I bought two varieties initially, both male, so I am not sure how I have females in the mix, but no matter. Male plants are more productive and so, according to the rules, the berrying females should be weeded out. ‘Connover’s Colossal’, an old 19th century variety, is a reliably strong cultivar, but ‘Stewart’s Purple’ has been disappointing. It is supposed to be higher yielding than many of the green varieties, but you only really know and understand what a plant’s habits are when you grow it for yourself and, for me, ‘Stewart’s Purple’ doesn’t cut the mustard.
A third of the plants have failed and, although the spears are a beautiful inky purple colour and deliciously sweet, even the plants that have survived have cropped very erratically. They require far too much space to waste on such a meagre harvest. Anthocyanins, which give vegetables and fruit their purple colouring, are valued as antioxidants, but I wouldn’t grow this variety again other than to possibly work it into the herb garden as an ornamental. Here, with moody fronds rising up prettily above chives and purple sage, occasional spears could be harvested and thinly sliced raw into salads.
There is an associated guilt attached to my original asparagus bed, which comes from the knowledge that the bed could never have been long-term. I always knew the test garden would give way to a new ornamental garden and, over the last couple of years, I have been relocating the vegetable garden to the other side of the house. The diggers are coming in shortly to shape the land for the new garden, but the asparagus bed will remain for one more year, like a boat anchored off shore.

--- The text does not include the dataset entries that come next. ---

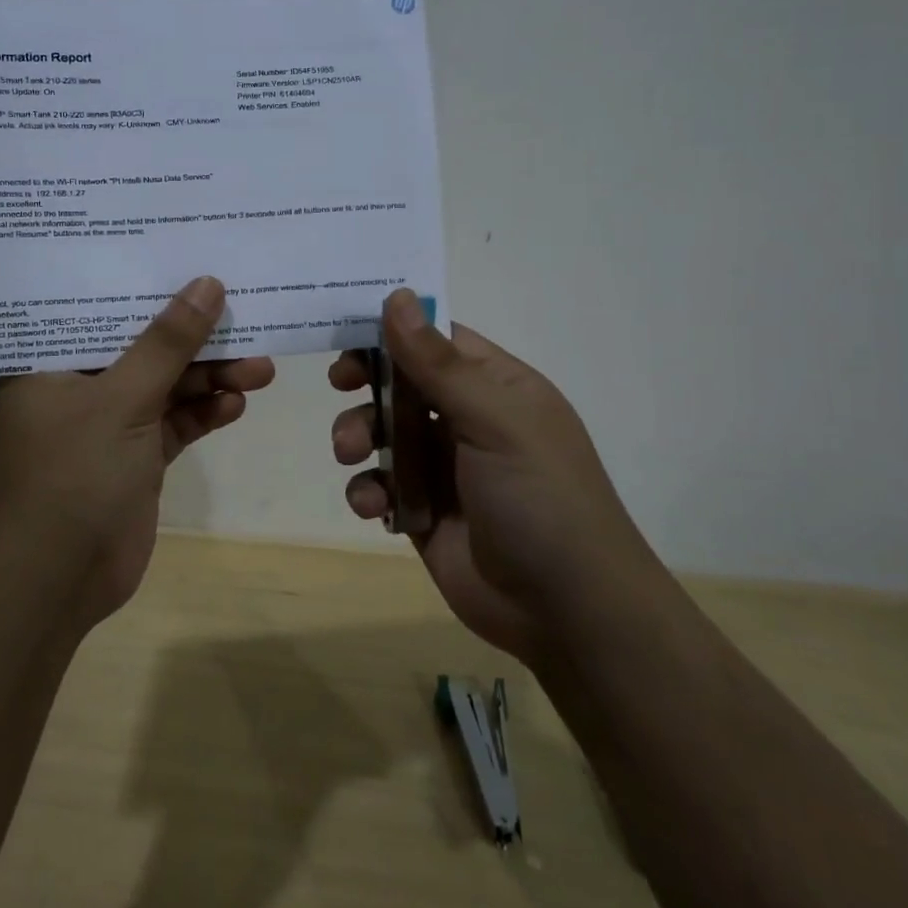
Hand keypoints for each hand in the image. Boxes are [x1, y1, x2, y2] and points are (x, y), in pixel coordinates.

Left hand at [0, 276, 274, 631]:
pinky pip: (175, 423)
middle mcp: (77, 384)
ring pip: (166, 384)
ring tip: (259, 367)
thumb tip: (208, 284)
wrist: (51, 586)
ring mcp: (108, 423)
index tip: (191, 253)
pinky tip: (236, 403)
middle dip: (194, 336)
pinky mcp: (135, 457)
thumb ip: (167, 344)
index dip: (144, 279)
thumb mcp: (120, 401)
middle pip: (143, 344)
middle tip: (245, 315)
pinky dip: (204, 413)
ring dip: (210, 377)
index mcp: (50, 360)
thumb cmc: (68, 477)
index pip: (98, 304)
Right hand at [329, 289, 656, 666]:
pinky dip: (368, 489)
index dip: (394, 329)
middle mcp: (469, 419)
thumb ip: (438, 362)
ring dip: (357, 435)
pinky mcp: (422, 511)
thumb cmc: (540, 497)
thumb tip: (397, 296)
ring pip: (383, 432)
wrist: (567, 610)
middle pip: (402, 382)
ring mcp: (444, 467)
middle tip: (341, 384)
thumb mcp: (494, 420)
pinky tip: (372, 505)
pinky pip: (381, 484)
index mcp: (496, 386)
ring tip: (349, 453)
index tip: (348, 328)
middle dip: (367, 383)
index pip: (437, 339)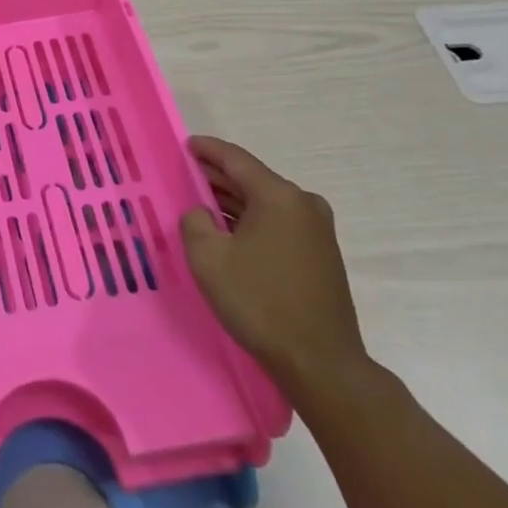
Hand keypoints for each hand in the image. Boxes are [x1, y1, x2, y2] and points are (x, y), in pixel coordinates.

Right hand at [180, 136, 369, 398]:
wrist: (321, 363)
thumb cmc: (260, 302)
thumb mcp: (208, 257)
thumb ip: (195, 221)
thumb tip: (202, 214)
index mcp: (279, 196)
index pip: (236, 159)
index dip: (207, 150)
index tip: (186, 144)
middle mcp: (303, 204)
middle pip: (252, 179)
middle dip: (218, 177)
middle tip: (186, 174)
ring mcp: (317, 230)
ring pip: (265, 203)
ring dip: (234, 202)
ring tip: (201, 203)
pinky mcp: (321, 255)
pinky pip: (278, 223)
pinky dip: (251, 221)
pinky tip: (230, 232)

Last spring I planted an F1 variety called ‘Gijnlim’ in the new vegetable garden to pave the way for the hand over from the old bed to the new. Having been selected for its hybrid vigour ‘Gijnlim’ is said to crop within a year, but I am still leaving it this year to build up reserves, mulching the bed with home-made compost before the spears emerge. It won’t be easy to cut my old bed adrift when I have to later in the autumn, but for now we are enjoying the luxury of eating the spears absolutely in season, when the garden is beginning to rush with energy.

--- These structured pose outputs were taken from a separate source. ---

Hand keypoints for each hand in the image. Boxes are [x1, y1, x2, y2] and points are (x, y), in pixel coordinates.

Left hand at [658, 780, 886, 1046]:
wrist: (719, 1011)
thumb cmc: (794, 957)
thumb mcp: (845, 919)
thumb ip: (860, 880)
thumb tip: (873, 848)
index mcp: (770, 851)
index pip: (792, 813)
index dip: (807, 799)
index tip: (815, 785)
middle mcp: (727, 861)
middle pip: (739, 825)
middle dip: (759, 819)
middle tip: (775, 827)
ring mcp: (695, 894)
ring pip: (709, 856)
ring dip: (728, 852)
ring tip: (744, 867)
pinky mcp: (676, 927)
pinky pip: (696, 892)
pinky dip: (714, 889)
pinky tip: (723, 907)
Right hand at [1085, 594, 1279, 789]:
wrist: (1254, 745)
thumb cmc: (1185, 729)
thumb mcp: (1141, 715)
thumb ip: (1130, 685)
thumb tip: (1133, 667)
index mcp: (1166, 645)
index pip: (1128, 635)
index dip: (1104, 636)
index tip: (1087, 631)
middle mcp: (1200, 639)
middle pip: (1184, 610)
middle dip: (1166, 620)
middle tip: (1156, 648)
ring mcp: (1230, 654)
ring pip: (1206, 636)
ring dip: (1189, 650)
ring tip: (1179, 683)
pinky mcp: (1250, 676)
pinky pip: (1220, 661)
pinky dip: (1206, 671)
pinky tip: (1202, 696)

“It won’t be easy to cut my old bed adrift when I have to later in the autumn….”
When a bed is up and moving in the spring, you can visit it daily for three weeks or so of harvesting. A sharp knife inserted carefully at the base of a spear and just below ground level is the best way to pick what you need, but be careful not to damage the crown. See it as a surgical exercise and, for best and sweetest results, pick just before you eat. Steam and serve al dente and every mouthful will be worth the commitment.

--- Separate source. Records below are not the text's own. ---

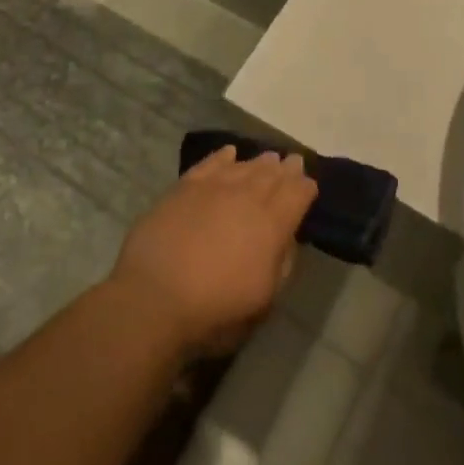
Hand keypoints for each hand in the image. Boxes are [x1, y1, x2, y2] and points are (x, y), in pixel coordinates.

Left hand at [108, 148, 317, 356]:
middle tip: (293, 161)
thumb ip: (281, 263)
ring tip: (268, 159)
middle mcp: (246, 196)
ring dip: (259, 162)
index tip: (310, 185)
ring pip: (244, 166)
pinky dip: (223, 156)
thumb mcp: (264, 301)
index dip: (305, 187)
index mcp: (271, 224)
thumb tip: (288, 237)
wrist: (153, 298)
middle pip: (272, 174)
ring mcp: (213, 187)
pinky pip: (210, 163)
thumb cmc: (215, 311)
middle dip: (285, 168)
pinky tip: (229, 153)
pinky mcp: (184, 186)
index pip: (297, 194)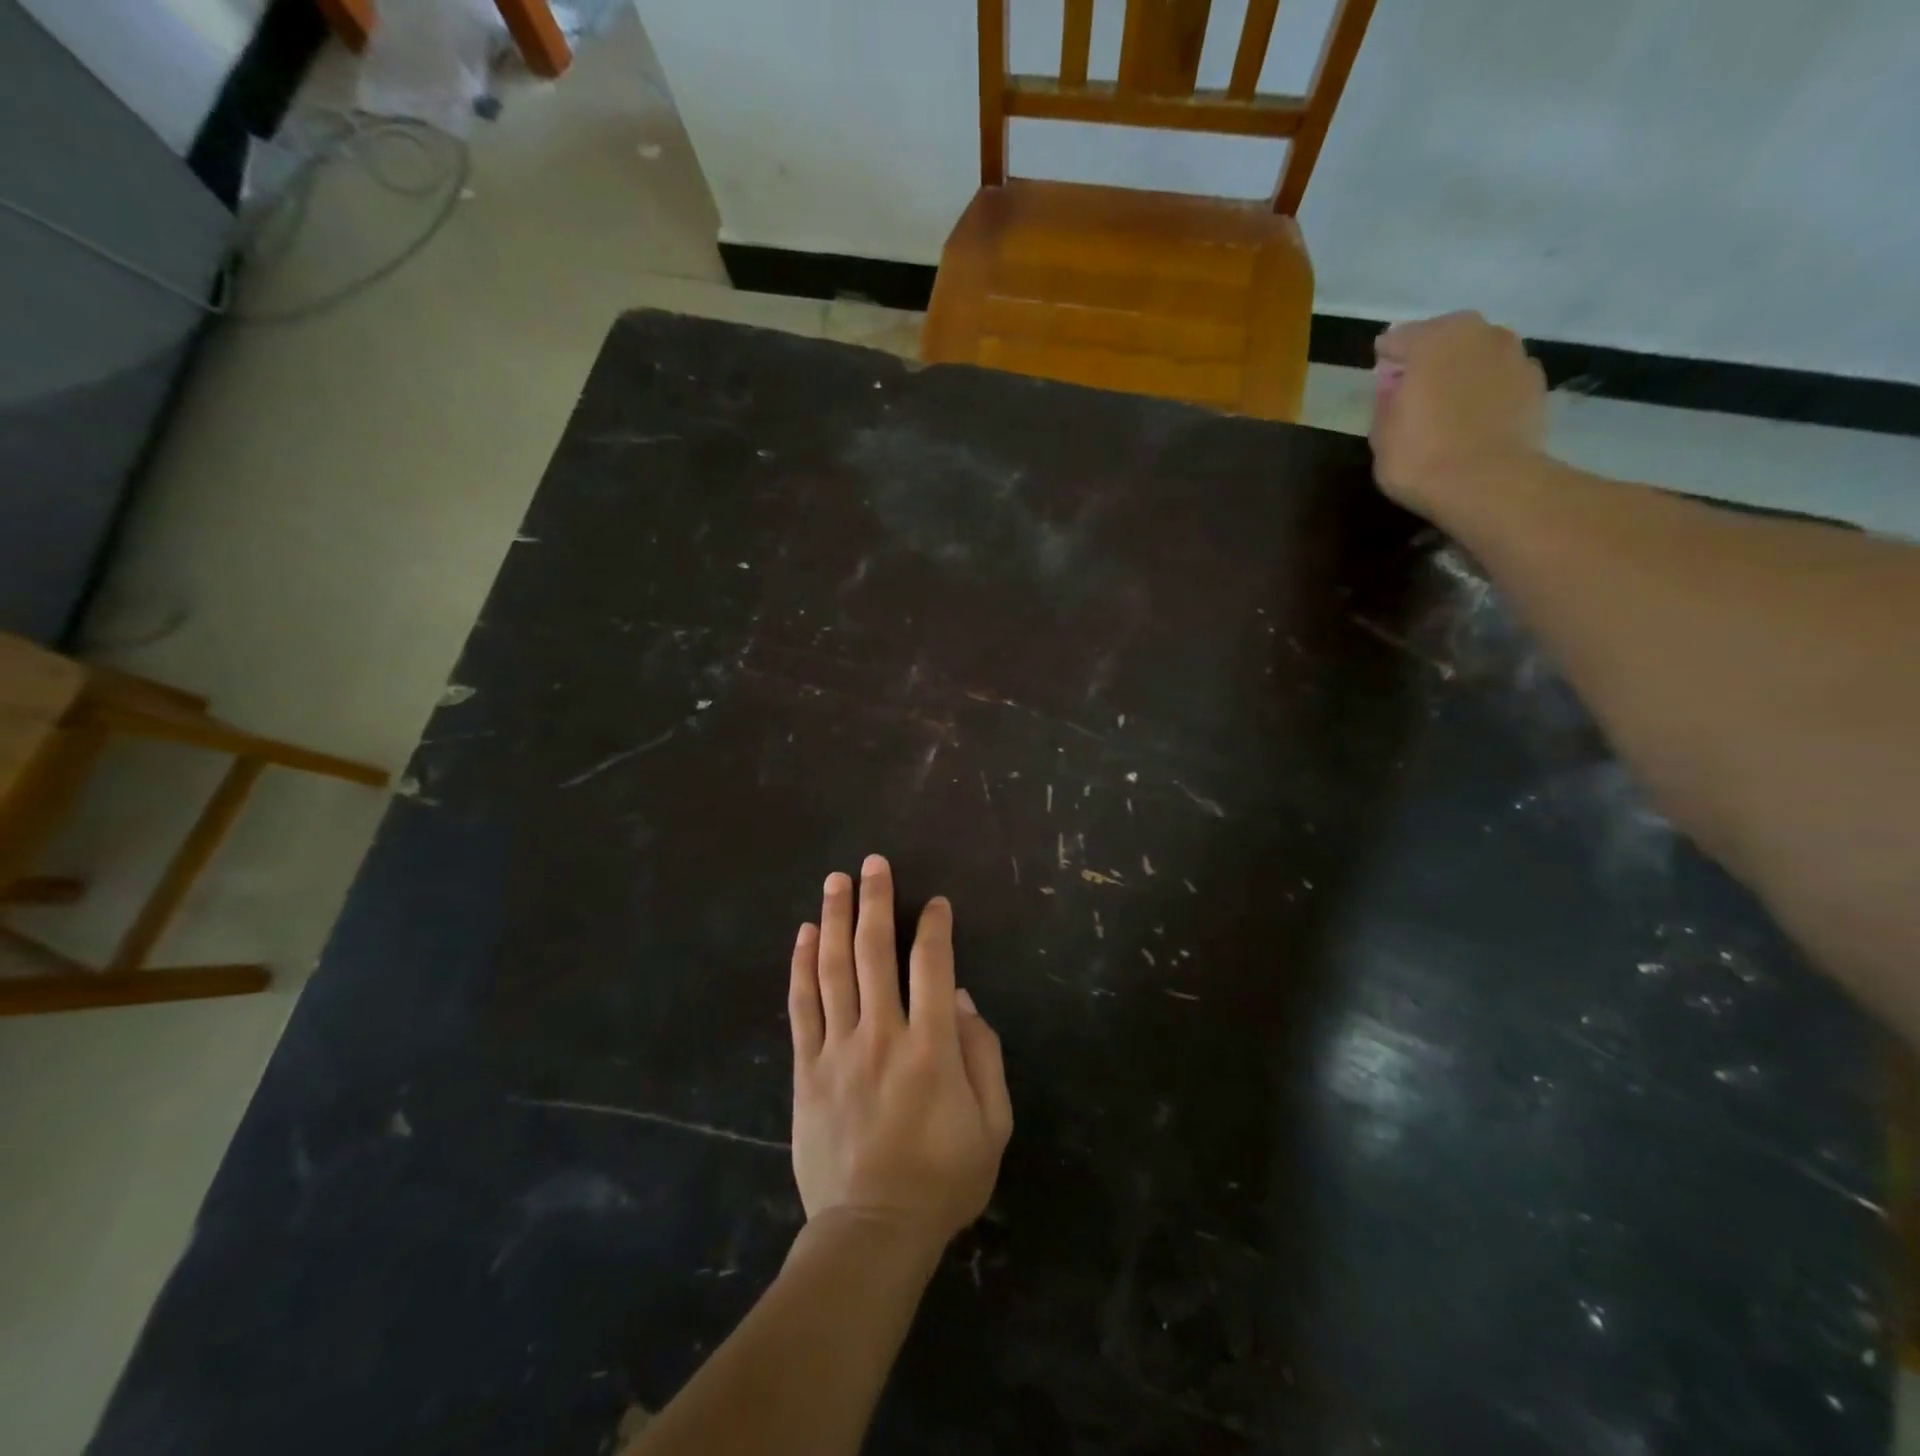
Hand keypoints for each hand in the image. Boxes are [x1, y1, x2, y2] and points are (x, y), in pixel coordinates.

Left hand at [788, 855, 1012, 1257]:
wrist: (872, 1232)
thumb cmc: (942, 1179)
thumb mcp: (992, 1126)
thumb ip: (984, 1057)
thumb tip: (962, 1000)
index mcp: (932, 1048)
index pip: (933, 967)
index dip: (936, 928)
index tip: (936, 903)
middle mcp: (883, 1035)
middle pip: (875, 953)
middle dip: (877, 902)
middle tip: (874, 863)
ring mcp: (839, 1050)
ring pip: (834, 969)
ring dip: (836, 920)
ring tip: (836, 881)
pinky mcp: (808, 1069)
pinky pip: (802, 1007)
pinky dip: (803, 966)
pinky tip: (806, 934)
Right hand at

If you read up about asparagus yields to try and arrive at an ideal number of plants for a bed that suits your needs you get wildly differing advice. An American website says that 24 plants produce enough for a family of four. Big portions I’m guessing, but advice closer to home advises ten to twenty plants for the same number of people. We have sixteen crowns in the new bed and hope that this will be plentiful enough to pick what we need without providing a guilt-inducing glut. I’d have liked for there to be two varieties, so that we have an early cropper and a late, but we have had to draw the line somewhere. There is only so much ground that can be committed to perennial vegetables, even one as delectable as sparrow-grass.